(PAGE EXCERPT)
--- START ---

Monday, October 31, 2005

The Spooky.


I love Halloween.
I love it.
I wish we had it twice every year.
I don't love it because of the costumes.
I don't love it for the candy.
No.
What I love about Halloween is the spooky.
It is the one time of the year where people don't look at you like you are a weirdo for beign obsessed with ghosts, vampires, zombies, witchcraft and madness. In fact, that's kind of encouraged. I don't know anything about the psychology behind the holiday. I know very little about the history surrounding it. What I do know is that The Spooky rocks.

So, in celebration of The Spooky, here are a few spooky links to CHILL YOUR BLOOD!
TAPS, The Atlantic Paranormal Society- Evidence Section.
TAPS has a show on the Sci-Fi channel. I am positively addicted to it. My mom records it and brings it down for us all to watch together. They collect video, photographic and audio evidence from "haunted" locations trying to debunk them. Their method is to try to disprove hauntings, if there is evidence left over that they cannot explain then that location is most likely haunted. The EVP's (Electronic Voice Phenomena) are extremely creepy.

--- END ---

(PROBLEM DETAILS) Rewrite the Halloween blog post from "I don't love it because" up to and including "CHILL YOUR BLOOD!", changing "candy" to "treats". The records have nothing to do with this.

(Dataset items)
--- START ---

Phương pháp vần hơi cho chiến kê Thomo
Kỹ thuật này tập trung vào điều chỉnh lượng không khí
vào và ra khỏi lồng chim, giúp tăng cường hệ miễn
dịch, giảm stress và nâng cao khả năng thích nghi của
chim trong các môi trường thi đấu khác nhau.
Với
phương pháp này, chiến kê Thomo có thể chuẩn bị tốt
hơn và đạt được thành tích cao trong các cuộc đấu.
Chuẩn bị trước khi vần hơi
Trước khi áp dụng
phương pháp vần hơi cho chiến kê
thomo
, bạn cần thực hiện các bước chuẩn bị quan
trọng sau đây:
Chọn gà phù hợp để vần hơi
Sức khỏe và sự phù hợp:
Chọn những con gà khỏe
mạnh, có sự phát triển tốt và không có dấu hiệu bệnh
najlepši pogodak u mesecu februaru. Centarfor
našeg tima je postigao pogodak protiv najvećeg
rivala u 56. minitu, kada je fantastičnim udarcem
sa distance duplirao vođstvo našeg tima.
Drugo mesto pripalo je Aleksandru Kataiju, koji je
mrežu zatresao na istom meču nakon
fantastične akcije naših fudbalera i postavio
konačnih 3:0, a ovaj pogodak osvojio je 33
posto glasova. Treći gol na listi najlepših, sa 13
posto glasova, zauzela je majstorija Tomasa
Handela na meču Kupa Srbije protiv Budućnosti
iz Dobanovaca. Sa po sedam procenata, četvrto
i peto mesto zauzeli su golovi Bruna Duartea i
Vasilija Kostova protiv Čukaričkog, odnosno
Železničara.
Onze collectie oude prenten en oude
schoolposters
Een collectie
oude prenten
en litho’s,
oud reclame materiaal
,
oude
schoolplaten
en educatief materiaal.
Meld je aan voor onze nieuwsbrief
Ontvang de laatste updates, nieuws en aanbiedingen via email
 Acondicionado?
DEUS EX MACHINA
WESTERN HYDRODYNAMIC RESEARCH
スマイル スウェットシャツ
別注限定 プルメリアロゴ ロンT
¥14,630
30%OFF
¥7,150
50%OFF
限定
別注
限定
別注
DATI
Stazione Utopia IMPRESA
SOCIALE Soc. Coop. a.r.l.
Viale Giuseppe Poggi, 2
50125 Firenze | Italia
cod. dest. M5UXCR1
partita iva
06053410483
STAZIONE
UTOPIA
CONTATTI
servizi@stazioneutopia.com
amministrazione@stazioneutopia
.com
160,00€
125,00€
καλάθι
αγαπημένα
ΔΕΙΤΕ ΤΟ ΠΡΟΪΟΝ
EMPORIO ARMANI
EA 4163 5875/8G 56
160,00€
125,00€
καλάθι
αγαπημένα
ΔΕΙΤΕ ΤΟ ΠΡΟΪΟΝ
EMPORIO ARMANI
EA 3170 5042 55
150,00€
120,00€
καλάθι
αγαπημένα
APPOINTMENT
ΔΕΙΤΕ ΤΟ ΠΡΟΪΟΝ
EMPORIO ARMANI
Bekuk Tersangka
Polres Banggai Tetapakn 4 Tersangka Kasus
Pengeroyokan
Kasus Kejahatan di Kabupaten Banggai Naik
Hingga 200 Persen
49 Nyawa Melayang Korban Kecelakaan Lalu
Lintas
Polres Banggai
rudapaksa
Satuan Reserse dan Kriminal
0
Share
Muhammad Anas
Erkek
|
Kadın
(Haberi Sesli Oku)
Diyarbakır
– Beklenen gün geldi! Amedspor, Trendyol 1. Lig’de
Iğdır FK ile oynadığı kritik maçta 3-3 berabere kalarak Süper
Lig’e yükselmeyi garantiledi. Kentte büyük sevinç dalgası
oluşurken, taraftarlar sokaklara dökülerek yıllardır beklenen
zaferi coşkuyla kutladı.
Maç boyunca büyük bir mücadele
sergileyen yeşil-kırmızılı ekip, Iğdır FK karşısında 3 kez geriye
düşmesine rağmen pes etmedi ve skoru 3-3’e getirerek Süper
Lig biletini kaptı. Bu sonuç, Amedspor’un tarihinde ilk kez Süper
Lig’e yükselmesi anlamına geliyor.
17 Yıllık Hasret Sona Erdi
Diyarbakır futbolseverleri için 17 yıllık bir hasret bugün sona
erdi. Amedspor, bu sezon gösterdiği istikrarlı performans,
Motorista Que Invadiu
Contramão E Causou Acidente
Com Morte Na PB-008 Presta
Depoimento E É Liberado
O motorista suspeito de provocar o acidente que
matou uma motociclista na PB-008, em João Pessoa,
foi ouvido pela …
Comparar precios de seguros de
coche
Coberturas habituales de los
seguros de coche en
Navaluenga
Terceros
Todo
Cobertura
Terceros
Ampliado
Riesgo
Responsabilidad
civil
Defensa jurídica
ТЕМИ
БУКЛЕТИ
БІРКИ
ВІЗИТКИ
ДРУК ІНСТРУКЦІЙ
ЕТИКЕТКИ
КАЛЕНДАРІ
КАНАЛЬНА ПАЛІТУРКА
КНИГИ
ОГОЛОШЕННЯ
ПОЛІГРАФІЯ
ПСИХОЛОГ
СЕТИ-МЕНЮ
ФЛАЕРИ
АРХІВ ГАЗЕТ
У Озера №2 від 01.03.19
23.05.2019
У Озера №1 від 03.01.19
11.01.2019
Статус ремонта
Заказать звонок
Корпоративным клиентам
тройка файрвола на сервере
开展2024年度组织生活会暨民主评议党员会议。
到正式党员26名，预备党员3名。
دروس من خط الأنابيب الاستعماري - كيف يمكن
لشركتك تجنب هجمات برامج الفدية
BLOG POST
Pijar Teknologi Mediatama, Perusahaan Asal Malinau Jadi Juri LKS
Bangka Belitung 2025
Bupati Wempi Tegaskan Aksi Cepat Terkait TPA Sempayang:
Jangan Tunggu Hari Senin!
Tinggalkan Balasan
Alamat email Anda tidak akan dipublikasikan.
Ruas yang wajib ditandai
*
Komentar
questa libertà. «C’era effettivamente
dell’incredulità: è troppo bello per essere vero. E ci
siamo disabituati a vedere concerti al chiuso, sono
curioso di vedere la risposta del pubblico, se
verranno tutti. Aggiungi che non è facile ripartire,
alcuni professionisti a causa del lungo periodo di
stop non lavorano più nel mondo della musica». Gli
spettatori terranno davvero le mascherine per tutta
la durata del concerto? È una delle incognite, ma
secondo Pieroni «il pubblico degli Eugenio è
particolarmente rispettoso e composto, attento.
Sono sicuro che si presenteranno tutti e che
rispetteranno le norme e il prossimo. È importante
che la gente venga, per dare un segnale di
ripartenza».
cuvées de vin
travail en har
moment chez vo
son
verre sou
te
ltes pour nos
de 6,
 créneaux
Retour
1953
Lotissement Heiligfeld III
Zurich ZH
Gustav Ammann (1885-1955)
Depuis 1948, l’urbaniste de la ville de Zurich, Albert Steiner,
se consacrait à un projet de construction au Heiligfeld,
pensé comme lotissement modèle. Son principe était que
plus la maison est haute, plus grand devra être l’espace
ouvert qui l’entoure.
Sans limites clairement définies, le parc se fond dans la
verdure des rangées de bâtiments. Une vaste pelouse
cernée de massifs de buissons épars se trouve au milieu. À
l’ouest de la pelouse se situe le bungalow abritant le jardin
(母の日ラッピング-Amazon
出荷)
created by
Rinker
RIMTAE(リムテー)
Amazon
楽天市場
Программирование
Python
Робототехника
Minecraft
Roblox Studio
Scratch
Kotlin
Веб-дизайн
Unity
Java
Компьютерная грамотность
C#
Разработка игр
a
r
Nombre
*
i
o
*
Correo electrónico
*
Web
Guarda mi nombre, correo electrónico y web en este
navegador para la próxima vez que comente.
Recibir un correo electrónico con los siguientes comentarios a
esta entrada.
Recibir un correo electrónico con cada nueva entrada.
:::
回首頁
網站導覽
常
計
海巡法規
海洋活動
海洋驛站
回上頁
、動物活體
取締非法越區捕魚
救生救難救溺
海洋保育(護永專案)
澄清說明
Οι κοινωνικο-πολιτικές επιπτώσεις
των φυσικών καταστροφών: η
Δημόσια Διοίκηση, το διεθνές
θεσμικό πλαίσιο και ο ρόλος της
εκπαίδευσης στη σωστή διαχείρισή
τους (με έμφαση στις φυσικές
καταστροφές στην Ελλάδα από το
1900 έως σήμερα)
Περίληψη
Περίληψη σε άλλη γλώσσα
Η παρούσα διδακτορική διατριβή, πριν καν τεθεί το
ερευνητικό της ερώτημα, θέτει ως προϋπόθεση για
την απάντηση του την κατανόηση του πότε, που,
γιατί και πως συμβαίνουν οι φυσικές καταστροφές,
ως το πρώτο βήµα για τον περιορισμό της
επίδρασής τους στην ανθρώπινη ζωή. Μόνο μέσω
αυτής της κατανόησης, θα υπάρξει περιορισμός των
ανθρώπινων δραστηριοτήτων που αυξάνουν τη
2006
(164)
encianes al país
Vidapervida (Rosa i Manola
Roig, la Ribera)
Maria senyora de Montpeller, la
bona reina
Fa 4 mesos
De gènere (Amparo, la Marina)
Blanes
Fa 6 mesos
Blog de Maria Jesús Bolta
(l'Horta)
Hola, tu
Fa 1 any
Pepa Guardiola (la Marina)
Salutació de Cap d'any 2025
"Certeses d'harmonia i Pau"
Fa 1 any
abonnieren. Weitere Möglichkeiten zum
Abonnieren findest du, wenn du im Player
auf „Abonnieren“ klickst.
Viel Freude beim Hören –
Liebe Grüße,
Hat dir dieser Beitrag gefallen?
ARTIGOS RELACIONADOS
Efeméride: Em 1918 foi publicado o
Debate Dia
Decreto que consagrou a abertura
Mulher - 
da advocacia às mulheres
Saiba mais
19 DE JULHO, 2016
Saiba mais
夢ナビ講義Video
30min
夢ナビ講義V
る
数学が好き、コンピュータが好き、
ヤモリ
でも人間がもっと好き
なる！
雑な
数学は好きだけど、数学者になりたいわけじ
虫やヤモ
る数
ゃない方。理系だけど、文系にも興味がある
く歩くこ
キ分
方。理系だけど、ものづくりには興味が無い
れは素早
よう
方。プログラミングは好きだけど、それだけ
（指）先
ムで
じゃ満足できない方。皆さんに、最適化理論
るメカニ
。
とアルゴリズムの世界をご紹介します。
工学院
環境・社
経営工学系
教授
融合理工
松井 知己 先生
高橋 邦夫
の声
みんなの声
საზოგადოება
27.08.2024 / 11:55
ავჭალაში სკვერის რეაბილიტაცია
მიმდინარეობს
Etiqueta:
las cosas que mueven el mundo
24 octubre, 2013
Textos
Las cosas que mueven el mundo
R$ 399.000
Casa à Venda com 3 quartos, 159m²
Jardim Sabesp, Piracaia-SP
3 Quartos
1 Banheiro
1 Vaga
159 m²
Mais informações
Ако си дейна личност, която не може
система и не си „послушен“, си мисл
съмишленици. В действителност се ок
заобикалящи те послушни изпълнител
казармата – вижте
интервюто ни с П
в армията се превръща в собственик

--- END ---

(THE ANSWER)
I don't love it because of the costumes.
I don't love it for the treats.
No.
What I love about Halloween is the spooky.
It is the one time of the year where people don't look at you like you are a weirdo for beign obsessed with ghosts, vampires, zombies, witchcraft and madness. In fact, that's kind of encouraged. I don't know anything about the psychology behind the holiday. I know very little about the history surrounding it. What I do know is that The Spooky rocks.

So, in celebration of The Spooky, here are a few spooky links to CHILL YOUR BLOOD!